RedBlueRed · 25/06/2010 18:54

"I'm not against working Mums..." Well isn't that big of you?
That is such a skin crawlingly stupid thing to write.

It is really none of your business 'how this will work' either. It is down to your friend and her husband to work out between them how it will work best for them and for their children.

I pity your friend for thinking she can confide in you and expect an objective and supportive response. You might not have told her about your prejudices but I'd bet your judgey pants VPL was on show for all to see.

scottishmummy · 25/06/2010 18:55

judgey pants VPL.LOL v funny

toccatanfudge · 25/06/2010 18:58

exactly sockadoodle - and obviously your sudden "absence" from their lives wasn't even planned. The OP's friend is planning this with over 2yrs to go before she may be away!

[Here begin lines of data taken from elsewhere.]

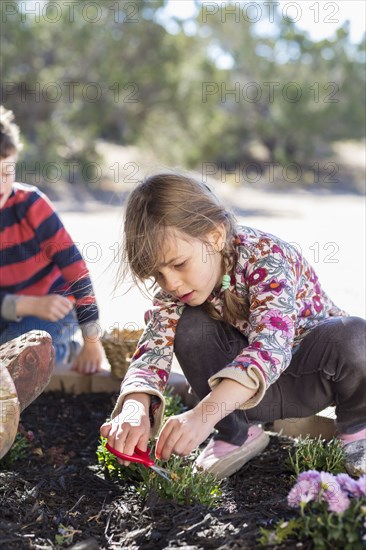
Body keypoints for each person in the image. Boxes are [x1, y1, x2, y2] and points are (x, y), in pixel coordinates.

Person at [100, 172, 366, 478]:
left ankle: (358, 429)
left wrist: (202, 416)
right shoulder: (178, 292)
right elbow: (151, 351)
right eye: (157, 275)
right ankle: (236, 434)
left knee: (354, 335)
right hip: (236, 399)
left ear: (215, 236)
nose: (170, 283)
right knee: (188, 323)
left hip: (310, 379)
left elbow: (271, 350)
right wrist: (134, 408)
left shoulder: (268, 257)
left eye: (178, 264)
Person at [0, 105, 104, 374]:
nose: (1, 186)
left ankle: (63, 350)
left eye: (6, 172)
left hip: (55, 306)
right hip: (10, 308)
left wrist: (91, 341)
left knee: (17, 352)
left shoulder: (31, 205)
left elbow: (77, 273)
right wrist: (24, 304)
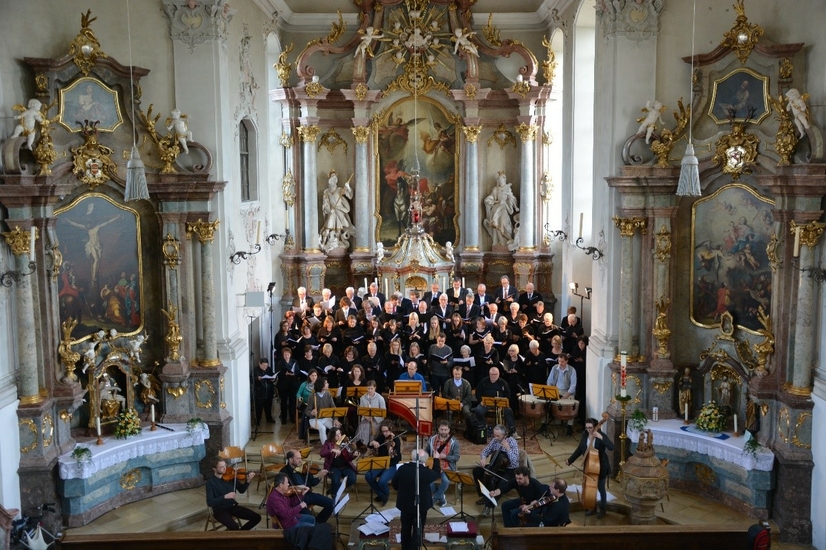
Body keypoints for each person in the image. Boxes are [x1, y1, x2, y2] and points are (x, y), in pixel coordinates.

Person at [392, 449, 441, 550]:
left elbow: (394, 484)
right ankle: (415, 547)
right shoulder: (425, 472)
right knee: (418, 527)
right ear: (425, 460)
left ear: (412, 457)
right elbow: (437, 473)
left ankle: (405, 547)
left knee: (405, 527)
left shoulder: (402, 469)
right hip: (421, 505)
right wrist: (436, 459)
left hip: (405, 504)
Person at [566, 417, 614, 518]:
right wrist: (570, 460)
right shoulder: (585, 436)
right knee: (590, 489)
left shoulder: (601, 435)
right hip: (589, 466)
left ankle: (603, 510)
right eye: (587, 428)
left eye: (591, 427)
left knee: (601, 489)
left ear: (596, 426)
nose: (589, 430)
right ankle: (592, 508)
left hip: (600, 467)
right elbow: (579, 450)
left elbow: (611, 447)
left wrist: (601, 437)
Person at [473, 425, 519, 515]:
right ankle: (484, 495)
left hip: (509, 470)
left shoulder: (512, 442)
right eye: (494, 435)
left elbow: (514, 461)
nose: (495, 437)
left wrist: (508, 449)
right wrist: (483, 458)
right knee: (477, 471)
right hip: (495, 467)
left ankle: (488, 506)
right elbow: (485, 451)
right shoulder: (494, 440)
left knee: (501, 484)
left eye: (498, 436)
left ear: (504, 434)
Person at [206, 458, 260, 530]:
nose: (225, 468)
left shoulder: (231, 477)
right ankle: (237, 535)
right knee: (234, 527)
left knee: (257, 517)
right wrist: (225, 496)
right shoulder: (210, 483)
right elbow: (210, 502)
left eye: (225, 465)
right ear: (214, 469)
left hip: (232, 506)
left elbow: (241, 490)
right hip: (220, 510)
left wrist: (248, 481)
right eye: (221, 467)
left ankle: (239, 534)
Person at [281, 449, 333, 523]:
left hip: (309, 495)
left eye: (301, 458)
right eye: (298, 458)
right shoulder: (284, 473)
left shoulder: (303, 468)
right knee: (310, 518)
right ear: (291, 460)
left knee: (331, 504)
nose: (300, 461)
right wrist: (297, 488)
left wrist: (320, 476)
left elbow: (312, 483)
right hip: (297, 500)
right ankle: (315, 526)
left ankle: (318, 523)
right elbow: (284, 491)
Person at [365, 420, 403, 506]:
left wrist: (391, 451)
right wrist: (372, 442)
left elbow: (397, 458)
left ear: (391, 429)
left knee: (381, 482)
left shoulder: (396, 439)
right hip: (381, 463)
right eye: (383, 431)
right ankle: (382, 495)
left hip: (392, 465)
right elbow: (369, 445)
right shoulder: (381, 437)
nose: (385, 433)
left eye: (386, 431)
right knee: (368, 476)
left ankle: (385, 494)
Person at [426, 421, 459, 507]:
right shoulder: (432, 439)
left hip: (446, 467)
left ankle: (435, 498)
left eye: (445, 429)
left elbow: (456, 457)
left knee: (446, 481)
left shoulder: (454, 442)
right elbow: (426, 451)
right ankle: (441, 497)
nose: (443, 431)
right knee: (428, 481)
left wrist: (444, 457)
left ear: (449, 430)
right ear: (438, 429)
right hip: (434, 466)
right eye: (442, 429)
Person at [320, 426, 359, 499]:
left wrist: (353, 455)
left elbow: (348, 458)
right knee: (335, 480)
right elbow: (322, 453)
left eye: (340, 434)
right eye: (337, 435)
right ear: (332, 436)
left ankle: (334, 489)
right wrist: (332, 450)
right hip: (333, 467)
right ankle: (334, 498)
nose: (339, 436)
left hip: (345, 466)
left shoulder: (344, 443)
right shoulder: (328, 443)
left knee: (352, 479)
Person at [474, 366, 515, 432]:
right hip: (485, 403)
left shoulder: (503, 382)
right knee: (478, 410)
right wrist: (480, 401)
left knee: (509, 411)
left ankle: (512, 430)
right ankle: (483, 427)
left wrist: (503, 403)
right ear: (489, 374)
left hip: (500, 404)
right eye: (492, 374)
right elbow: (478, 392)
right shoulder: (483, 381)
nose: (493, 376)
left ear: (499, 374)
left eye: (495, 374)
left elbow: (508, 394)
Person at [320, 171, 353, 251]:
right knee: (328, 227)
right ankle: (323, 244)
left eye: (335, 180)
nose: (334, 181)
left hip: (339, 211)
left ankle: (338, 242)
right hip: (332, 211)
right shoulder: (326, 192)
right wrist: (328, 210)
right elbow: (325, 204)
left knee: (338, 229)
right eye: (332, 180)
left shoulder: (339, 190)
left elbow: (350, 196)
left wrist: (348, 187)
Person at [484, 174, 519, 248]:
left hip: (504, 208)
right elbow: (491, 197)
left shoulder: (507, 189)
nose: (500, 181)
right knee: (497, 225)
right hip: (496, 208)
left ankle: (507, 242)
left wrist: (513, 204)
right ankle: (499, 243)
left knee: (506, 224)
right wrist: (493, 201)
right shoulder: (495, 189)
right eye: (498, 179)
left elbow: (512, 198)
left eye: (501, 179)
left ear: (504, 179)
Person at [547, 353, 577, 435]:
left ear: (567, 361)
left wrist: (566, 396)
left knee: (572, 404)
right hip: (556, 390)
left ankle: (569, 426)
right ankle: (544, 424)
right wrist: (551, 391)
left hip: (567, 391)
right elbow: (549, 381)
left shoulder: (572, 370)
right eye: (559, 361)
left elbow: (573, 385)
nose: (560, 363)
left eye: (562, 361)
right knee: (544, 401)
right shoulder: (554, 368)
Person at [305, 377, 338, 444]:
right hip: (314, 419)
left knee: (336, 428)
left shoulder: (328, 394)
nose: (328, 384)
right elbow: (307, 411)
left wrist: (335, 419)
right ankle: (326, 446)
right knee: (322, 428)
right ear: (321, 385)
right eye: (326, 383)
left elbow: (333, 408)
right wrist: (312, 412)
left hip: (326, 418)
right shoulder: (312, 396)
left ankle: (336, 444)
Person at [276, 346, 300, 424]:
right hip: (283, 385)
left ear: (290, 354)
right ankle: (283, 418)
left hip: (293, 384)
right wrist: (284, 373)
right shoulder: (280, 362)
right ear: (283, 355)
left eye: (288, 354)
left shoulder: (294, 361)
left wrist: (294, 374)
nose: (286, 356)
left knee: (292, 402)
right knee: (283, 402)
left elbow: (298, 371)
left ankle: (292, 417)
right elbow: (278, 373)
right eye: (285, 354)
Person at [254, 358, 276, 425]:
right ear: (259, 364)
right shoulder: (255, 370)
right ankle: (258, 420)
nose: (265, 367)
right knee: (259, 408)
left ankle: (269, 418)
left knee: (268, 406)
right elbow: (252, 379)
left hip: (269, 391)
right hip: (260, 391)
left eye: (266, 365)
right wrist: (257, 378)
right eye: (263, 365)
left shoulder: (269, 369)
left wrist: (273, 379)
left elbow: (272, 376)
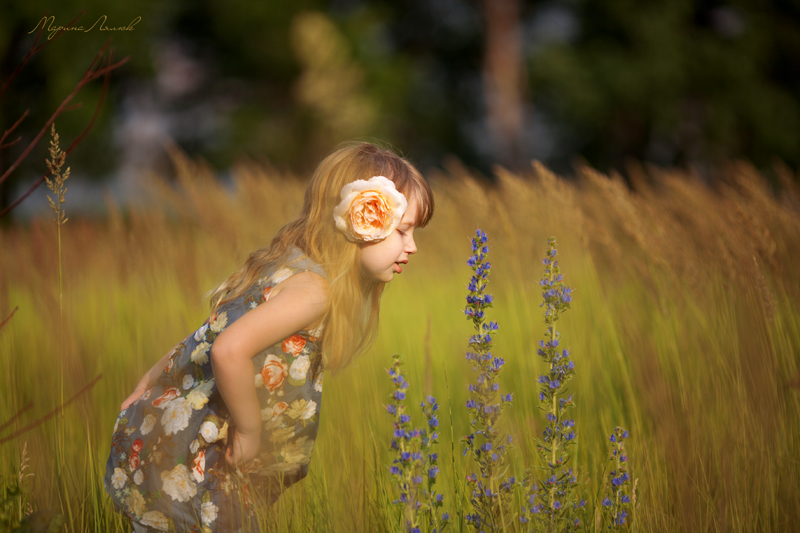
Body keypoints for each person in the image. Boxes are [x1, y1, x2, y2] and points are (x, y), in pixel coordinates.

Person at [103, 141, 434, 532]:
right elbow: (227, 349)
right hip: (203, 463)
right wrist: (250, 431)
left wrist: (150, 381)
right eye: (402, 231)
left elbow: (209, 333)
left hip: (177, 448)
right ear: (362, 222)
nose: (411, 247)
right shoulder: (314, 292)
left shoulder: (289, 267)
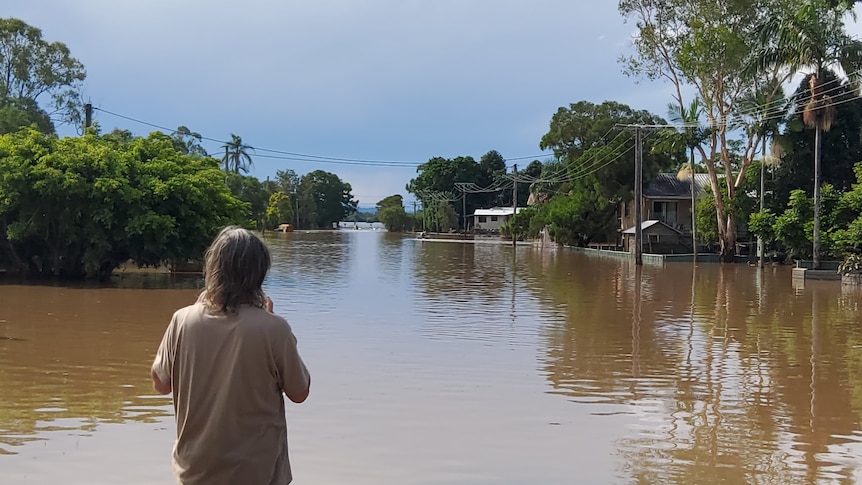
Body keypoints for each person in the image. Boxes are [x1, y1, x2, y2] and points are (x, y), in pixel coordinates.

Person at [151, 226, 311, 484]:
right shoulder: (274, 329)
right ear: (259, 273)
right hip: (258, 473)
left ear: (213, 269)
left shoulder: (182, 321)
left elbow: (161, 385)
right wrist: (268, 318)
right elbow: (300, 393)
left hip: (194, 472)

sarah293 · 25/06/2010 18:59

This reply has been deleted

Message withdrawn

Sidge · 25/06/2010 19:04

What a stunning display of lack of knowledge as to what a service career involves.

Playing with guns, swanning off,

I suggest before you slate your 'friend' (and you don't sound very friendly) then swot up on exactly what her lifestyle would involve.

There are dozens of trades/professions in the Navy - some involve long deployments, some don't. Some involve weapons handling, some don't.

Just for comparison - I did 7 years service and never left Portsmouth (well I went around the Isle of Wight but that doesn't really count).

My good friend has done 18 years this year and will have her first 'hot' deployment next year when she will have to leave her children with their dad for 3 months.